La lettre du Michigan avait été authentifiée par un archevêque de Pise nommé Cardinal Pietro Maffi. Le cardinal avait deux autres documents dans sa collection prétendument signés par Galilée, et Maffi a utilisé ces documents comme comparaisons. Mais plus tard, il a également été démontré qu’il s’agissait de faux. Et l’un d’eux (une lettre) aurait accompagné un traité de 1606, Livre de considération astronomique, publié sous le pseudonyme Alimberto Mauri. Le texte a plaidé pour l’existence de montagnes sur la lune, entre autres idées, et a attribué le mouvement des corps célestes suivant des chemins non uniformes à des causes physiques.

La suggestion selon laquelle Galilée aurait pu écrire le traité de 1606 a commencé à circuler peu de temps après sa publication. Par exemple, selon Matteo Cosci, historien à l’Université Ca’ Foscari de Venise, l’un des collègues de Galilée à l’Université de Padoue, Fortuna Liceti, a décrit le pseudonyme Mauri comme quelqu’un qui était un mathématicien expert « prétendant » être un astronome.

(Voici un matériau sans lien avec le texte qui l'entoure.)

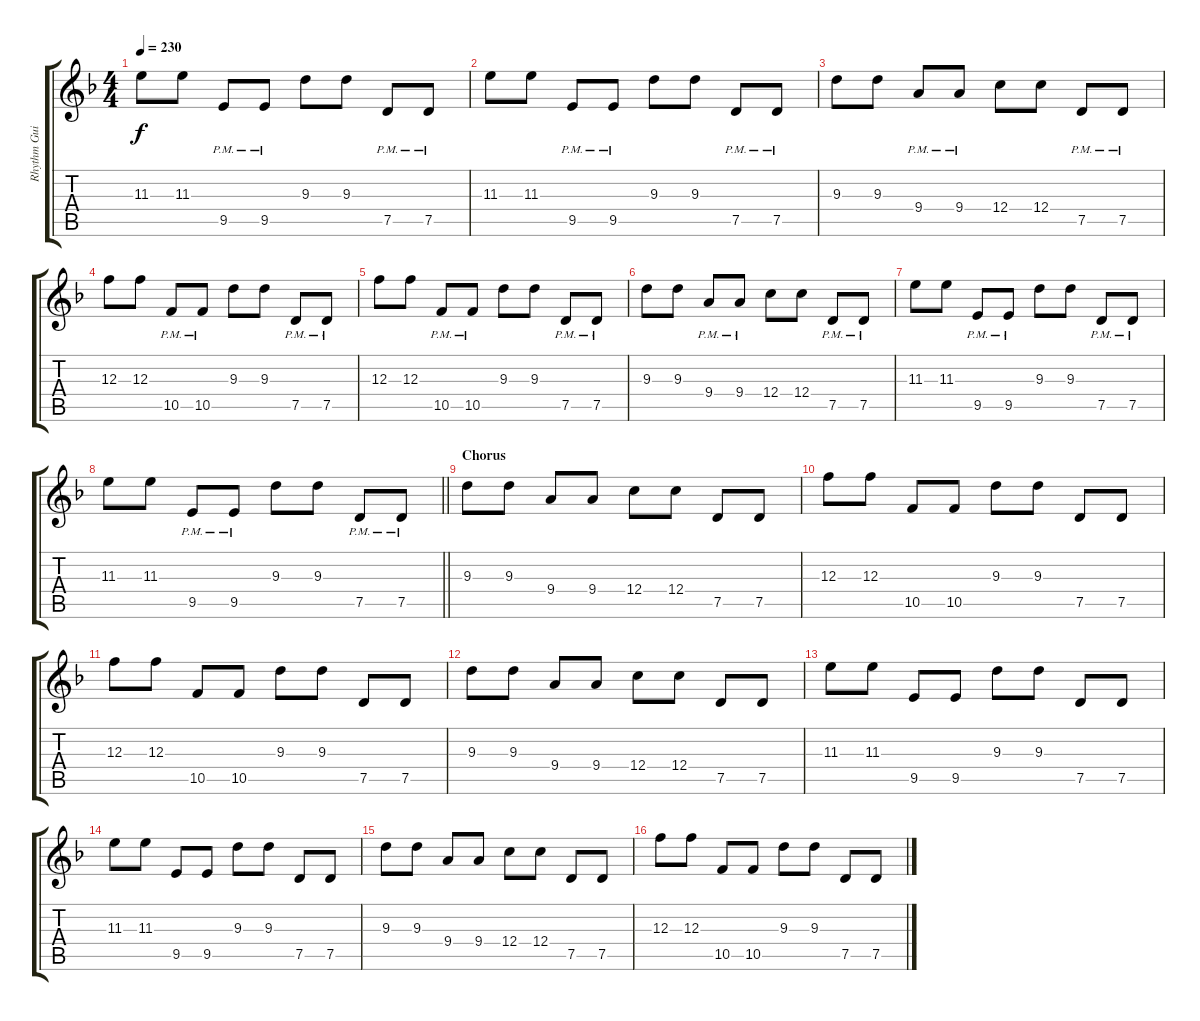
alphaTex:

\track ("Rhythm Guitar" "Rhythm Gui") {instrument overdrivenguitar}
\staff {score tabs}
\tuning (D4 A3 F3 C3 G2 D2) {hide}
\ts (4 4)
\tempo 230
\clef g2
\ks f
11.3.8{dy f} 11.3.8 9.5{pm}.8 9.5{pm}.8 9.3.8 9.3.8 7.5{pm}.8 7.5{pm}.8 |
11.3.8 11.3.8 9.5{pm}.8 9.5{pm}.8 9.3.8 9.3.8 7.5{pm}.8 7.5{pm}.8 |
9.3.8 9.3.8 9.4{pm}.8 9.4{pm}.8 12.4.8 12.4.8 7.5{pm}.8 7.5{pm}.8 |
12.3.8 12.3.8 10.5{pm}.8 10.5{pm}.8 9.3.8 9.3.8 7.5{pm}.8 7.5{pm}.8 |
12.3.8 12.3.8 10.5{pm}.8 10.5{pm}.8 9.3.8 9.3.8 7.5{pm}.8 7.5{pm}.8 |
9.3.8 9.3.8 9.4{pm}.8 9.4{pm}.8 12.4.8 12.4.8 7.5{pm}.8 7.5{pm}.8 |
11.3.8 11.3.8 9.5{pm}.8 9.5{pm}.8 9.3.8 9.3.8 7.5{pm}.8 7.5{pm}.8 |
\barLineRight lightlight
11.3.8 11.3.8 9.5{pm}.8 9.5{pm}.8 9.3.8 9.3.8 7.5{pm}.8 7.5{pm}.8 |
\section ("" "Chorus")
9.3.8 9.3.8 9.4.8 9.4.8 12.4.8 12.4.8 7.5.8 7.5.8 |
12.3.8 12.3.8 10.5.8 10.5.8 9.3.8 9.3.8 7.5.8 7.5.8 |
12.3.8 12.3.8 10.5.8 10.5.8 9.3.8 9.3.8 7.5.8 7.5.8 |
9.3.8 9.3.8 9.4.8 9.4.8 12.4.8 12.4.8 7.5.8 7.5.8 |
11.3.8 11.3.8 9.5.8 9.5.8 9.3.8 9.3.8 7.5.8 7.5.8 |
11.3.8 11.3.8 9.5.8 9.5.8 9.3.8 9.3.8 7.5.8 7.5.8 |
9.3.8 9.3.8 9.4.8 9.4.8 12.4.8 12.4.8 7.5.8 7.5.8 |
12.3.8 12.3.8 10.5.8 10.5.8 9.3.8 9.3.8 7.5.8 7.5.8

Galilée a définitivement utilisé des pseudonymes, selon Cosci, notamment lors du débat sur la supernova de 1604 (le sujet du traité de 1606 de Johannes Kepler par Stella Nova) avec le philosophe Lodovico delle Colombe, sous le nom de Cecco da Ronchitti. Delle Colombe croyait que cette nouvelle star n’était pas nouvelle; il avait toujours été là, mais il n’était pas toujours visible. Il a adhéré au modèle ptolémaïque du système solaire, dans lequel les étoiles étaient fixes et immuables. Galileo était alors professeur à l’Université de Padoue et s’intéressait également à « stella nova ». Il pensait que c’était un nouveau phénomène, pas une étoile permanente, et a même proposé des mécanismes possibles par lesquels il aurait pu être produit.

L'historien Matteo Cosci a parcouru les notes manuscrites de Galileo pour trouver des preuves de sa paternité.

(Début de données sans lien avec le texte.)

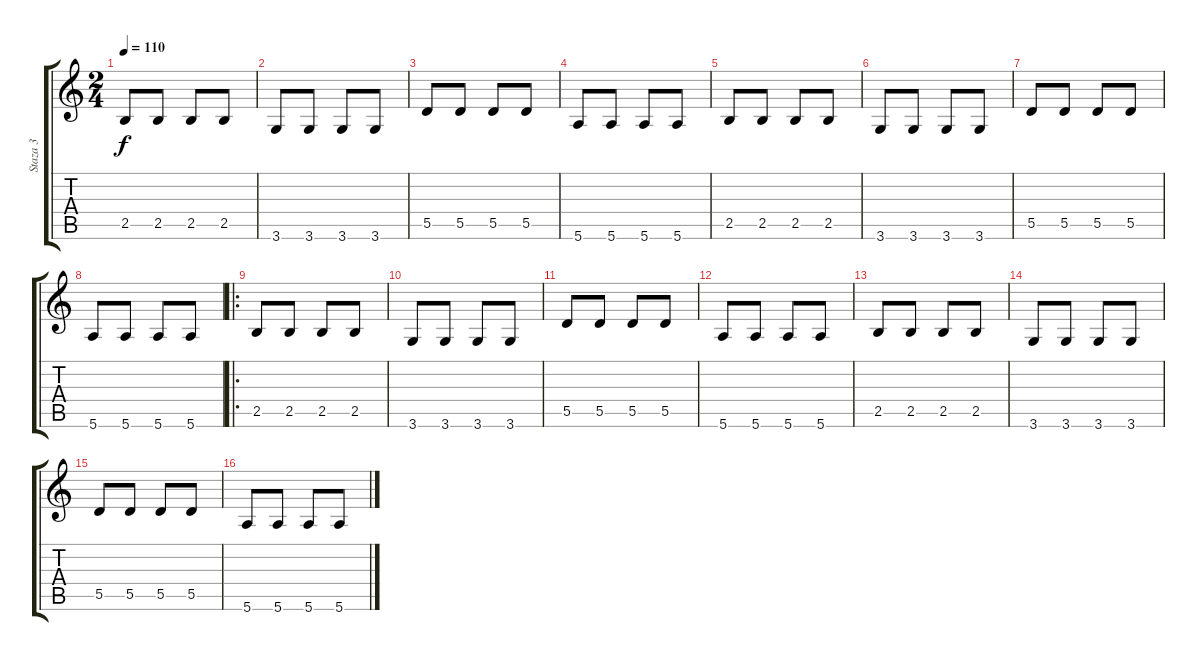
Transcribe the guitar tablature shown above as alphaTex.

\track ("Staza 3" "Staza 3") {instrument electricbassfinger}
\staff {score tabs}
\tuning (E4 B3 G3 D3 A2 E2) {hide}
\ts (2 4)
\tempo 110
\clef g2
\ks c
2.5.8{dy f} 2.5.8 2.5.8 2.5.8 |
3.6.8 3.6.8 3.6.8 3.6.8 |
5.5.8 5.5.8 5.5.8 5.5.8 |
5.6.8 5.6.8 5.6.8 5.6.8 |
2.5.8 2.5.8 2.5.8 2.5.8 |
3.6.8 3.6.8 3.6.8 3.6.8 |
5.5.8 5.5.8 5.5.8 5.5.8 |
5.6.8 5.6.8 5.6.8 5.6.8 |
\ro
2.5.8 2.5.8 2.5.8 2.5.8 |
3.6.8 3.6.8 3.6.8 3.6.8 |
5.5.8 5.5.8 5.5.8 5.5.8 |
5.6.8 5.6.8 5.6.8 5.6.8 |
2.5.8 2.5.8 2.5.8 2.5.8 |
3.6.8 3.6.8 3.6.8 3.6.8 |
5.5.8 5.5.8 5.5.8 5.5.8 |
5.6.8 5.6.8 5.6.8 5.6.8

Delle Colombe a publié ses réflexions sur la « stella nova », citant non seulement des observations astronomiques, mais aussi Aristote et d’autres philosophes notables. Quelques mois après, Considération astronomique est apparu. « Mauri » a fait valoir que l’astronomie devrait se concentrer sur les observations et les mathématiques plutôt que sur Aristote, et a qualifié delle Colombe de « notre pigeon ».

Delle Colombe n’a jamais explicitement identifié Galileo comme son adversaire. Mais dans sa publication ultérieure Réponses agréable et curieux (1608), il a fait référence indirectement audit adversaire comme « M. Mask » et « ce professeur qui était chargé de cours à Padoue ». Et un étudiant de l’époque écrivit « Galileo Galilei » sous le sous-titre de son exemplaire de Réponses (« un masque conscient nommé Alimberto Mauri »)

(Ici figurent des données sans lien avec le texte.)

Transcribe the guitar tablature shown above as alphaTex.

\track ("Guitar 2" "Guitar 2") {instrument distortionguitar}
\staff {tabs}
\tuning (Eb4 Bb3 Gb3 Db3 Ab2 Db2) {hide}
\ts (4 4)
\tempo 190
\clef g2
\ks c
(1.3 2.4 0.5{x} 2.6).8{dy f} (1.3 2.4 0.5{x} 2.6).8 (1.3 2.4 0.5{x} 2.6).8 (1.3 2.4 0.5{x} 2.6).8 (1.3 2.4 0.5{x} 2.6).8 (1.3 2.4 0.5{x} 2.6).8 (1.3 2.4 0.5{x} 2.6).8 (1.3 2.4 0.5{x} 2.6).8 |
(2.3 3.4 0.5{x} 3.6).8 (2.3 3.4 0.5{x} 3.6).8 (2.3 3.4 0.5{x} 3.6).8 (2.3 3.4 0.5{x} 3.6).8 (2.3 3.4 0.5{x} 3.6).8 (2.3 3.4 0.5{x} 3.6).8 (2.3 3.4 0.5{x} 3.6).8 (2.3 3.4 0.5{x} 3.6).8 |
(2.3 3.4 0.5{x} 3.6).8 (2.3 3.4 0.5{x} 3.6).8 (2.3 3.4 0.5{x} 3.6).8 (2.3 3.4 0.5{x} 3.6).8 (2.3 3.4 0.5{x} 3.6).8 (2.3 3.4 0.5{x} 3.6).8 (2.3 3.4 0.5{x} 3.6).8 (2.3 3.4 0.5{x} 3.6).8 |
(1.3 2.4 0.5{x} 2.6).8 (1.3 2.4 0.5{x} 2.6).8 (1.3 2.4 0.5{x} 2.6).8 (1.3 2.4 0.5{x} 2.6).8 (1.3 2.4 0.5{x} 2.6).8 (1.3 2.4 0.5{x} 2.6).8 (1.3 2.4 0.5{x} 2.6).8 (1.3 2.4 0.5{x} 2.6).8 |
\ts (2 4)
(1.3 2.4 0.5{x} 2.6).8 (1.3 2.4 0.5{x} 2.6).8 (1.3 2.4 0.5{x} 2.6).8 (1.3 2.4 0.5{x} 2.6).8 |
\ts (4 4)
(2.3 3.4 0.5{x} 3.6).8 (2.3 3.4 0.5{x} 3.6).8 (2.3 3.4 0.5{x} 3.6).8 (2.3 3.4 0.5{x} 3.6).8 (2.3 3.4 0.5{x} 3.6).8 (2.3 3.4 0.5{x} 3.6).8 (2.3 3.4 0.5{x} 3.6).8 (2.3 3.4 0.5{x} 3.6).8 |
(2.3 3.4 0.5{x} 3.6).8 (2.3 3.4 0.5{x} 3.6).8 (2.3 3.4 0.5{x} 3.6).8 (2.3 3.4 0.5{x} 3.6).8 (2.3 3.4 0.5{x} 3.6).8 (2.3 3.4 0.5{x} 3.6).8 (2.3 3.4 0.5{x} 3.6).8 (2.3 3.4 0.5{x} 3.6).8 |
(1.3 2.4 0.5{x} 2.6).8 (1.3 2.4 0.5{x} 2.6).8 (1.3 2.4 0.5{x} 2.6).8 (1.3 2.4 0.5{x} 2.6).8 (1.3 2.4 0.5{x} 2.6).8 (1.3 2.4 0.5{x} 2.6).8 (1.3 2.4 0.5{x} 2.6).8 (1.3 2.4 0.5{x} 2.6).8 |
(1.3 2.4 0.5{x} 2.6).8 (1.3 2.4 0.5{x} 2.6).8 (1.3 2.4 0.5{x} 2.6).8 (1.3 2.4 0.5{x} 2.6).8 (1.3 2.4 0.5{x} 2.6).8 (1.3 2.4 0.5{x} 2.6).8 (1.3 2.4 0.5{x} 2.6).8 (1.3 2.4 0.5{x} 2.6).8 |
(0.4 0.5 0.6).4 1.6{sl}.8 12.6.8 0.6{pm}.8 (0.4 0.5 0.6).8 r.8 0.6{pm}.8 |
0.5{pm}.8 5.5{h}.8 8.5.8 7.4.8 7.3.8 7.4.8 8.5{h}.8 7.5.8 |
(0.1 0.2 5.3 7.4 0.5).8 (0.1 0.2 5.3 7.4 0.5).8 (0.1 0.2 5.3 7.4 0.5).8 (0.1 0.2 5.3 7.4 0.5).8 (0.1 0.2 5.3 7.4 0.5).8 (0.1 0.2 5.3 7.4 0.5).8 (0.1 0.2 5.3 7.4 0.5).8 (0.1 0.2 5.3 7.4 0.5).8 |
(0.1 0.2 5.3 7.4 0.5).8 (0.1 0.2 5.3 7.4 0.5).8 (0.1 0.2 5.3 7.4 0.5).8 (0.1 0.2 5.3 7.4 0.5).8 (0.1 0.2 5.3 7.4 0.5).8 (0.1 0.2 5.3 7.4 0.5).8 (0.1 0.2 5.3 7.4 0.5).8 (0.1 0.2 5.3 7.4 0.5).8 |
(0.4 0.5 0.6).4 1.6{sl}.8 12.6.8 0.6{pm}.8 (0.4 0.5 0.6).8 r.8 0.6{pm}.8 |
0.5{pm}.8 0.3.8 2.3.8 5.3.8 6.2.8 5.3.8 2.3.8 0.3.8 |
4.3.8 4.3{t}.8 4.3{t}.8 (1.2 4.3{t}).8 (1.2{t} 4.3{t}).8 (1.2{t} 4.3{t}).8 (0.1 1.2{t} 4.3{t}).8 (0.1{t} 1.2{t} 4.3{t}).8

Les chercheurs des années 1970 ont cité la lettre de Maffi comme preuve que Galileo était l’auteur Considération astronomique. Lorsque cette lettre s’est avérée être un faux, la paternité de Galilée a été mise en doute. Mais Cosci a obstinément parcouru les archives de la Biblioteca Nazionale Centrale de Florence, en particulier une collection de notes manuscrites de Galilée couvrant divers sujets à différentes périodes, qui n’avaient jamais été publiées, et a découvert de nouvelles preuves à l’appui de l’hypothèse.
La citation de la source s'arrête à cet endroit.